Eppure qui a duecento chilometri dall’equatore quello stesso ronzio ci rimanda alla mente concetti diversissimi e inquietanti: malaria, brividi, febbre, plasmodio, chinino, deliri, meflochina, sudori freddi, morte…
Nel buio della mia stanzetta una zanzara vola tranquilla in attesa di vampirarmi com’è suo diritto-dovere, situazione abituale ma non qui; vittima suscettibile di tanti racconti e reportages terroristici perdo subito il sonno, accendo la mia candela e mi preparo all’attacco.
Il nemico è invisibile, opto dunque per le armi chimiche: un verdissimo zampirone dalla forma ancestrale e dall’aroma inconfondibile.
Sarà l’effetto placebo di quest’odore o qualche additivo psicotropo che si spande nell’aria ma ora posso rimettermi a letto tranquillo, senza più curarmi del maledetto ronzio.
Al mattino dell’orgogliosa spirale non resta che una montagnola di mozziconi untuosi; la notte è passata e nessuna puntura; gli effetti sui miei polmoni però sono ancora tutti da verificare…..

Romarong

C’era un tempo in cui i portoghesi erano i padroni della terra, dai lidi di oporto e lisbona partivano vascelli pronti ad esplorare i più remoti confini del mondo, spingendosi oltre le temutissime colonne d’ercole.
Su uno di queste navi viaggiava Pedro da Cintra quando per primo scorse le montagne della baia di Freetown.
Non si conosce molto di quella spedizione avvenuta negli stessi anni in cui Colombo affrontava l’Atlantico né ci sono giunte notizie certe sull’esploratore; forse in una qualche città del Portogallo una strada porta il suo nome.
Siamo soliti immaginare gli esploratori come personaggi eroici e leggendari pronti a lanciarsi oltre le frontiere dell’ignoto e con lo sguardo sempre alla ricerca di nuovi orizzonti, ma Pedro da Cintra doveva essere diverso, per lo meno non così temerario come il nostro Vittorio Bottego che da anni veglia in versione bronzea (ma ancora per poco a quanto si dice…) sull’umanità variegata e sugli anatroccoli del piazzale della stazione.
Se Bottego infatti risalì i fiumi etiopici fermato solo dalla morte il buon Pedro giunge a toccare le ripide montagne della baia ricoperte di foreste ma appena sceso dalla scialuppa, forse in cerca di acqua dolce scambia il mormorio dei tuoni con il ruggito di enormi leoni famelici, se ne fugge sulla sua barchetta dove disegna una piccola mappa dei luoghi e battezza il luogo Sierra Leone.
Certo quel giorno di 500 anni fa doveva essere Agosto e i tuoni non dovevano essere molto diversi da quelli che squarciano la notte torrida e umidissima di Freetown.

* COMPITO 1
Nel brano, con che cosa scambia Pedro da Cintra il mormorio dei tuoni?
Il brano e le righe dei dati non hanno alcun legame tra loro.

Testo estratto dalle pagine
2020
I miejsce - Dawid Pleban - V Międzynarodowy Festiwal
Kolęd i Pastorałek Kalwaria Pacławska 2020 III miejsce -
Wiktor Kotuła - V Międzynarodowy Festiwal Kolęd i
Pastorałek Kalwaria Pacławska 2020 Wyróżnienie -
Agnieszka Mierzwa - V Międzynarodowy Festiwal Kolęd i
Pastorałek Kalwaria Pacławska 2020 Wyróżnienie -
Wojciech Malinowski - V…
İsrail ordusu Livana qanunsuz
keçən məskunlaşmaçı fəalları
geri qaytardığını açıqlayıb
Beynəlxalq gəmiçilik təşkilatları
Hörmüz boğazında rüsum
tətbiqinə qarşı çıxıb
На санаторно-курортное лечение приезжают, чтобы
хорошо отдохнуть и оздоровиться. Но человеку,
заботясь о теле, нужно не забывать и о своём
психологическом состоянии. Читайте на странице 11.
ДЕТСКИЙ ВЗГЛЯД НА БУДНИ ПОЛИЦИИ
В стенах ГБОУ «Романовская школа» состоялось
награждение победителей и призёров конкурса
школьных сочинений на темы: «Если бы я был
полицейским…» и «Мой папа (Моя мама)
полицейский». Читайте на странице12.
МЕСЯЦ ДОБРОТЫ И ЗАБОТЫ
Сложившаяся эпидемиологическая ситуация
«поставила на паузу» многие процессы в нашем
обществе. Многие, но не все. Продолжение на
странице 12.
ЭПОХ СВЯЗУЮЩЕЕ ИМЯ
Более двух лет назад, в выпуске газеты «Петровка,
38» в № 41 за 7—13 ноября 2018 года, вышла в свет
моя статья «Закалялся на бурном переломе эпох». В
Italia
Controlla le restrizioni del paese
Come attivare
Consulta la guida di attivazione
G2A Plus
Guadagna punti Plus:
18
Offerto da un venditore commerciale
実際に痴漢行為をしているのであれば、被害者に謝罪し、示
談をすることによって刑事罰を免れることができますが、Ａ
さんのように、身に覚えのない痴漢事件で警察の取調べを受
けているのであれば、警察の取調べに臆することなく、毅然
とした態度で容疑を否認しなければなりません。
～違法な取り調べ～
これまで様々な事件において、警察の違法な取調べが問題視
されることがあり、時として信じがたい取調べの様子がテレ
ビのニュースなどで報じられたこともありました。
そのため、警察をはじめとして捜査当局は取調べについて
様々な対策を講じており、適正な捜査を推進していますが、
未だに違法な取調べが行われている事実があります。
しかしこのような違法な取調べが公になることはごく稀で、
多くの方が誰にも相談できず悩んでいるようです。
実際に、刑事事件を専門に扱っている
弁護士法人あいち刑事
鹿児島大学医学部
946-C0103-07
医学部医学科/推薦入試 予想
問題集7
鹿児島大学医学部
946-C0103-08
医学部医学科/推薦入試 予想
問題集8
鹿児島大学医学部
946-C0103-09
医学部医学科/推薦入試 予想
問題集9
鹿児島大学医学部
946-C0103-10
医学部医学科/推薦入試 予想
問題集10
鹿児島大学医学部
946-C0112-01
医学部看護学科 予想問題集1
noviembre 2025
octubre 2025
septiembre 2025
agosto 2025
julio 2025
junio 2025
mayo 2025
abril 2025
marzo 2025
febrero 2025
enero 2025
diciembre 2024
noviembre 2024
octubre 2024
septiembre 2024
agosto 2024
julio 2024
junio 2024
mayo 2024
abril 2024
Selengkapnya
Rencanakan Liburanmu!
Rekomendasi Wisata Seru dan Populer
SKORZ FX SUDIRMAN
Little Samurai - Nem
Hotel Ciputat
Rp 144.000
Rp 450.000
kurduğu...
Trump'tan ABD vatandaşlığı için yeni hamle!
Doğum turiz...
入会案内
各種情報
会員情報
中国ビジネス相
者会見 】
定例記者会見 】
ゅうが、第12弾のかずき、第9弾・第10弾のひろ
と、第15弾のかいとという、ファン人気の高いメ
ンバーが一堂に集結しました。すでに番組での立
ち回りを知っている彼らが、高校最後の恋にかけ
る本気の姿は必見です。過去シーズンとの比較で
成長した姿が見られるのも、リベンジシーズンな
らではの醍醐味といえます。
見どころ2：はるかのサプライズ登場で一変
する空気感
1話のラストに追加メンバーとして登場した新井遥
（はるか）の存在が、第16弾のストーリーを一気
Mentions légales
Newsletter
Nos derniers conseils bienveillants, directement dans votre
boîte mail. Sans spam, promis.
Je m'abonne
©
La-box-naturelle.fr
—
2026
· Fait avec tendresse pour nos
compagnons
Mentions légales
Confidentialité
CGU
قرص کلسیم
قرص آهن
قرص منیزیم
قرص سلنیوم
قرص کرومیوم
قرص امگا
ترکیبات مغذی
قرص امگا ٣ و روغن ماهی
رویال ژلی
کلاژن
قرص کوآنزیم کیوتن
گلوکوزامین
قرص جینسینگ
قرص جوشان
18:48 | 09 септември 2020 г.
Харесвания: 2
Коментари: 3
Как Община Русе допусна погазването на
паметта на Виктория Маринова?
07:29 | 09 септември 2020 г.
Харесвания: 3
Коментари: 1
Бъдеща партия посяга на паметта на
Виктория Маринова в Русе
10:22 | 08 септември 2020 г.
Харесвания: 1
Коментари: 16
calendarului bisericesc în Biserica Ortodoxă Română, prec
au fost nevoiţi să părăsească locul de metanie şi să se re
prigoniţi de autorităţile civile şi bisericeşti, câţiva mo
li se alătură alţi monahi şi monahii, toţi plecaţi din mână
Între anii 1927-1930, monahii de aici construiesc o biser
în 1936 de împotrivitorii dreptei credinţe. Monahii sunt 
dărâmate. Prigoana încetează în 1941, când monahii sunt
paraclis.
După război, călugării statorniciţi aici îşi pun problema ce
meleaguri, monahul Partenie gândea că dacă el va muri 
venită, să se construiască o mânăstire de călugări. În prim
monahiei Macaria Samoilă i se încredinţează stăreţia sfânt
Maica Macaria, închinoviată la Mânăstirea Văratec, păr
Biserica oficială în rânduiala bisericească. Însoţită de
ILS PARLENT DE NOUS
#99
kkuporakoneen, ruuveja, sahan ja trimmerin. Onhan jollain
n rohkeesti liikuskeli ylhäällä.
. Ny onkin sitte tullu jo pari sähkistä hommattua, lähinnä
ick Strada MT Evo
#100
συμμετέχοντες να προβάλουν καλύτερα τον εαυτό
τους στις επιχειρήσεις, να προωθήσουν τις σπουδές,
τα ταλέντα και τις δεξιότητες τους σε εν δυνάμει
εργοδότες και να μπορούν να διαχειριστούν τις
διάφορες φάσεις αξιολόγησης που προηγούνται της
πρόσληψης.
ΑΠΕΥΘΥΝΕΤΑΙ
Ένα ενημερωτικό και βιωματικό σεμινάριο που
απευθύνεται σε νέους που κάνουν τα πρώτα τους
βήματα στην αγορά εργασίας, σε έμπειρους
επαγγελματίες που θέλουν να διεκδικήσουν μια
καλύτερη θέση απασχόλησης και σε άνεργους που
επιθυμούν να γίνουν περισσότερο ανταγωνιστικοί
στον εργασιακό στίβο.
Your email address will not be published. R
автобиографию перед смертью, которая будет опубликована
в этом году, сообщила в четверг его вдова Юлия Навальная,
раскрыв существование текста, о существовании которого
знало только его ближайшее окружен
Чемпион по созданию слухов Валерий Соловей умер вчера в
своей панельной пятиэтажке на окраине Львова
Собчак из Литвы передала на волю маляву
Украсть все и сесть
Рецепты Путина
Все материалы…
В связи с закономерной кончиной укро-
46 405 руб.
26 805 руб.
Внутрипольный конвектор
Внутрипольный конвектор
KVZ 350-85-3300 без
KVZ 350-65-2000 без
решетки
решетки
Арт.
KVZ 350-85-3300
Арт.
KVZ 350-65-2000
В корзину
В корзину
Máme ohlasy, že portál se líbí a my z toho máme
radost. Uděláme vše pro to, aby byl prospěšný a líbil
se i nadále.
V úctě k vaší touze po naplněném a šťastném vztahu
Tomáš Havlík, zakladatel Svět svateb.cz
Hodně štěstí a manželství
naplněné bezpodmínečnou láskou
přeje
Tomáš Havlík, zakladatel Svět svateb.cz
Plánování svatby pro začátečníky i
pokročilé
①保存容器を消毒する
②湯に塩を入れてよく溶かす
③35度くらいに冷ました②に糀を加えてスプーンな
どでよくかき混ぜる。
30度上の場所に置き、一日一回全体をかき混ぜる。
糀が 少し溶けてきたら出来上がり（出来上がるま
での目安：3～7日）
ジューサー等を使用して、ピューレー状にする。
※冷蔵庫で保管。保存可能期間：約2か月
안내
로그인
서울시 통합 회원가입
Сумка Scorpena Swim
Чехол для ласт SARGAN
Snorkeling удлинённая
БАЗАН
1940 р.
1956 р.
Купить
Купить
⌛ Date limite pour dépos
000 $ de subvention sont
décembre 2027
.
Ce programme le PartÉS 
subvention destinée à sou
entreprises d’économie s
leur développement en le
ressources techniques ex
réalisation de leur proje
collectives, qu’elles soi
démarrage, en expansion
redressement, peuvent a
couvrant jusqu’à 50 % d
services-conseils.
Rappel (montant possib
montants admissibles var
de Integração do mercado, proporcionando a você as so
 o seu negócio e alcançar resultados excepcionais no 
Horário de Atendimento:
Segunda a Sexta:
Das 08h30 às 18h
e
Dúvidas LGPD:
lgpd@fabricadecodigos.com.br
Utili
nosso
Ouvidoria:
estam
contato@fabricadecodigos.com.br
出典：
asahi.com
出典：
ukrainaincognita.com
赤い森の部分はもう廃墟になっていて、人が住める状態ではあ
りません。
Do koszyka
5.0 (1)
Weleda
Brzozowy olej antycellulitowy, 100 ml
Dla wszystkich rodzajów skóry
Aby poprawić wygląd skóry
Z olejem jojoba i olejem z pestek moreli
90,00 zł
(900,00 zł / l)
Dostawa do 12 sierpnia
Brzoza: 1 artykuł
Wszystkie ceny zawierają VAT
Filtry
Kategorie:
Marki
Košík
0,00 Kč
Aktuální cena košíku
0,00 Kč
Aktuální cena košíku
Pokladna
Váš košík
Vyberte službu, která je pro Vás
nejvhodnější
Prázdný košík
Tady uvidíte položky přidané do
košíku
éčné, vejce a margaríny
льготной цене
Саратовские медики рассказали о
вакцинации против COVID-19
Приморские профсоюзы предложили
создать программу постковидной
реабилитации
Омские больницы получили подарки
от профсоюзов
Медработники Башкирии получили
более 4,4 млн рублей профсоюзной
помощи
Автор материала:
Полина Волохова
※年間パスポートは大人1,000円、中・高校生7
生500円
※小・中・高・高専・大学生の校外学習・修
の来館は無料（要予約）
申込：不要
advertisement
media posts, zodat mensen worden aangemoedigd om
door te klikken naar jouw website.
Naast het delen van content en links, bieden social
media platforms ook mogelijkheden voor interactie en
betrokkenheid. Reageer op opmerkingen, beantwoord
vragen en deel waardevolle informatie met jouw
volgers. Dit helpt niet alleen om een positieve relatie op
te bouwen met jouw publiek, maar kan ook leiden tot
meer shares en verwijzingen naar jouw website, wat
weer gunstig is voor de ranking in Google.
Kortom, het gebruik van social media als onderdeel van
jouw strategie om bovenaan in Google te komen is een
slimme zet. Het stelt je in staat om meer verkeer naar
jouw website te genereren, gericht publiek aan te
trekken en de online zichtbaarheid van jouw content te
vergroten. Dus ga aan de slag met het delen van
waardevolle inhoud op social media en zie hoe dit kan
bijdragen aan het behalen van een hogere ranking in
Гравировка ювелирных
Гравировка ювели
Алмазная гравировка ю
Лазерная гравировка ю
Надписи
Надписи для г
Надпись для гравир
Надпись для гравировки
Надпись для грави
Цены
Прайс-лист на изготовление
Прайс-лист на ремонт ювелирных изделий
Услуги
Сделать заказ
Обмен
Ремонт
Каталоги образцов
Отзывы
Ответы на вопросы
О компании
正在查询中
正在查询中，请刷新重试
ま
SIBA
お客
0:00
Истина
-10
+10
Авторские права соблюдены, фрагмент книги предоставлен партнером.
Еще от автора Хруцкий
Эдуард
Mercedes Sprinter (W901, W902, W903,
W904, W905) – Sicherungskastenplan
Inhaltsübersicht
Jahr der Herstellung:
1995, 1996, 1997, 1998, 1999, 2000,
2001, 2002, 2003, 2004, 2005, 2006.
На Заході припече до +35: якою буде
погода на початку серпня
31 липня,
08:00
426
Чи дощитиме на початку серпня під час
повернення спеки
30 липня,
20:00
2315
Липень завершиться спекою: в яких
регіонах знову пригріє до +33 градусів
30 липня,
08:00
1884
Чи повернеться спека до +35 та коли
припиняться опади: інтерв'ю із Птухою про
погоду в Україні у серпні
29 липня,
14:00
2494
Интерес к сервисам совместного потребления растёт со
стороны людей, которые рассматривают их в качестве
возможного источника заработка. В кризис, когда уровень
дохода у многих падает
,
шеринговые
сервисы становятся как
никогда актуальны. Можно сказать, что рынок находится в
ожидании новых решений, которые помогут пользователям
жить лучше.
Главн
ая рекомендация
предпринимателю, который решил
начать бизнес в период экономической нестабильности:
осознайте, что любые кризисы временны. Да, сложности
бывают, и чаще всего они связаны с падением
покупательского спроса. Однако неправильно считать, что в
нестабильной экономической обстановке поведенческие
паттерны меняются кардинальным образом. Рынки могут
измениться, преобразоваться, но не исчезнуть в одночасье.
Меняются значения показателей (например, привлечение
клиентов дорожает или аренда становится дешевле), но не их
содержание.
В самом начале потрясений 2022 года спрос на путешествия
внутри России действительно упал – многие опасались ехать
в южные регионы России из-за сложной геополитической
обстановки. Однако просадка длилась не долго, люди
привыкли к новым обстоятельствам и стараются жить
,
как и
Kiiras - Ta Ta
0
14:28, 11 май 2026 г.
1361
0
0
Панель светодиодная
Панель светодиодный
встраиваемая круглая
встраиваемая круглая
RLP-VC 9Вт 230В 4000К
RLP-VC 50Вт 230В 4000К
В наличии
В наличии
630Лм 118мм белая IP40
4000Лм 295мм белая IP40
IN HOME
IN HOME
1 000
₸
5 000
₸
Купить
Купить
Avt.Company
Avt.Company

* COMPITO 2
Trascrivi senza modifiche le righe dei dati, dall'inizio fino alla riga che contiene "Agnieszka Mierzwa - V", compresa.

* SOLUZIONE 1
Con il ruggito di enormi leoni famelici.

* SOLUZIONE 2
2020
I miejsce - Dawid Pleban - V Międzynarodowy Festiwal
Kolęd i Pastorałek Kalwaria Pacławska 2020 III miejsce -
Wiktor Kotuła - V Międzynarodowy Festiwal Kolęd i
Pastorałek Kalwaria Pacławska 2020 Wyróżnienie -
Agnieszka Mierzwa - V Międzynarodowy Festiwal Kolęd i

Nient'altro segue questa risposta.